(Assigned task):
Nothing in the data may be altered; restate all of it exactly.

[Entries taken from a collection]
_ _ _
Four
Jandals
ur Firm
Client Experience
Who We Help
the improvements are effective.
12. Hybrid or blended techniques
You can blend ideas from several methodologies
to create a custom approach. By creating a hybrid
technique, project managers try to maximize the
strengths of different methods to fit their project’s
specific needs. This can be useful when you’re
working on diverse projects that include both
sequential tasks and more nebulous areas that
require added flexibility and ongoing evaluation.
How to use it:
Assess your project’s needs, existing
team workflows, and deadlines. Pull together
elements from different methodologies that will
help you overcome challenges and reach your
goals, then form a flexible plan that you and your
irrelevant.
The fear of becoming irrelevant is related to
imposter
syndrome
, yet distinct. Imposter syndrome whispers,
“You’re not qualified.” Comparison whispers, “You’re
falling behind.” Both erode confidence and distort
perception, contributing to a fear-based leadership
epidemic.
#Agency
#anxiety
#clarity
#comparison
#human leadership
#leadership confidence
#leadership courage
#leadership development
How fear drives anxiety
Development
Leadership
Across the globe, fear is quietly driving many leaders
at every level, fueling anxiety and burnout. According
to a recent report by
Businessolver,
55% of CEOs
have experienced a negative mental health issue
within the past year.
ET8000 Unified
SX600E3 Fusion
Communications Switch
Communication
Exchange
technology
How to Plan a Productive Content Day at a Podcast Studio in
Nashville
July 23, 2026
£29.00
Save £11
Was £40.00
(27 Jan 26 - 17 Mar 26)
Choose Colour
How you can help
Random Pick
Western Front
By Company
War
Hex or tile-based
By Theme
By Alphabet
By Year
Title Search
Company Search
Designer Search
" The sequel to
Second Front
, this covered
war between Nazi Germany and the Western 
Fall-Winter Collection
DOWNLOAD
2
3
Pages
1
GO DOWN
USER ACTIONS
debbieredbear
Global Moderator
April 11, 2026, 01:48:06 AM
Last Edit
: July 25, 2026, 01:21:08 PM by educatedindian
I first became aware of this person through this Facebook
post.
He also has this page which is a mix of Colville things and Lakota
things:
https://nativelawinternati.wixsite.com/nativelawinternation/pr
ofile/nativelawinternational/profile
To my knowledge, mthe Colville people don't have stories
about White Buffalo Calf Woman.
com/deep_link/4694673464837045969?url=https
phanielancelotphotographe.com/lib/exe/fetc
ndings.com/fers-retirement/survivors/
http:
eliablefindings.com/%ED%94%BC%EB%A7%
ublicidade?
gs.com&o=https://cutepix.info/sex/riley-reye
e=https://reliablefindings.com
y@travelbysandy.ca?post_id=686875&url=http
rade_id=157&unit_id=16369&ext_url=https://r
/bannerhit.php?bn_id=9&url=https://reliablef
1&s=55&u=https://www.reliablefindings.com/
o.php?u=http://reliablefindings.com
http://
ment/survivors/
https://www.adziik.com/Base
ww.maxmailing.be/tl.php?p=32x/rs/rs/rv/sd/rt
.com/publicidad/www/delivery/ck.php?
_ _ _
(Solution below):
Four
Jandals
ur Firm
Client Experience
Who We Help
the improvements are effective.
12. Hybrid or blended techniques
You can blend ideas from several methodologies
to create a custom approach. By creating a hybrid
technique, project managers try to maximize the
strengths of different methods to fit their project’s
specific needs. This can be useful when you’re
working on diverse projects that include both
sequential tasks and more nebulous areas that
require added flexibility and ongoing evaluation.
How to use it:
Assess your project’s needs, existing
team workflows, and deadlines. Pull together
elements from different methodologies that will
help you overcome challenges and reach your
goals, then form a flexible plan that you and your
irrelevant.
The fear of becoming irrelevant is related to
imposter
syndrome
, yet distinct. Imposter syndrome whispers,
“You’re not qualified.” Comparison whispers, “You’re
falling behind.” Both erode confidence and distort
perception, contributing to a fear-based leadership
epidemic.
#Agency
#anxiety
#clarity
#comparison
#human leadership
#leadership confidence
#leadership courage
#leadership development
How fear drives anxiety
Development
Leadership
Across the globe, fear is quietly driving many leaders
at every level, fueling anxiety and burnout. According
to a recent report by
Businessolver,
55% of CEOs
have experienced a negative mental health issue
within the past year.
ET8000 Unified
SX600E3 Fusion
Communications Switch
Communication
Exchange
technology
How to Plan a Productive Content Day at a Podcast Studio in
Nashville
July 23, 2026
£29.00
Save £11
Was £40.00
(27 Jan 26 - 17 Mar 26)
Choose Colour
How you can help
Random Pick
Western Front
By Company
War
Hex or tile-based
By Theme
By Alphabet
By Year
Title Search
Company Search
Designer Search
" The sequel to
Second Front
, this covered
war between Nazi Germany and the Western 
Fall-Winter Collection
DOWNLOAD
2
3
Pages
1
GO DOWN
USER ACTIONS
debbieredbear
Global Moderator
April 11, 2026, 01:48:06 AM
Last Edit
: July 25, 2026, 01:21:08 PM by educatedindian
I first became aware of this person through this Facebook
post.
He also has this page which is a mix of Colville things and Lakota
things:
https://nativelawinternati.wixsite.com/nativelawinternation/pr
ofile/nativelawinternational/profile
To my knowledge, mthe Colville people don't have stories
about White Buffalo Calf Woman.
com/deep_link/4694673464837045969?url=https
phanielancelotphotographe.com/lib/exe/fetc
ndings.com/fers-retirement/survivors/
http:
eliablefindings.com/%ED%94%BC%EB%A7%
ublicidade?
gs.com&o=https://cutepix.info/sex/riley-reye
e=https://reliablefindings.com
y@travelbysandy.ca?post_id=686875&url=http
rade_id=157&unit_id=16369&ext_url=https://r
/bannerhit.php?bn_id=9&url=https://reliablef
1&s=55&u=https://www.reliablefindings.com/
o.php?u=http://reliablefindings.com
http://
ment/survivors/
https://www.adziik.com/Base
ww.maxmailing.be/tl.php?p=32x/rs/rs/rv/sd/rt
.com/publicidad/www/delivery/ck.php?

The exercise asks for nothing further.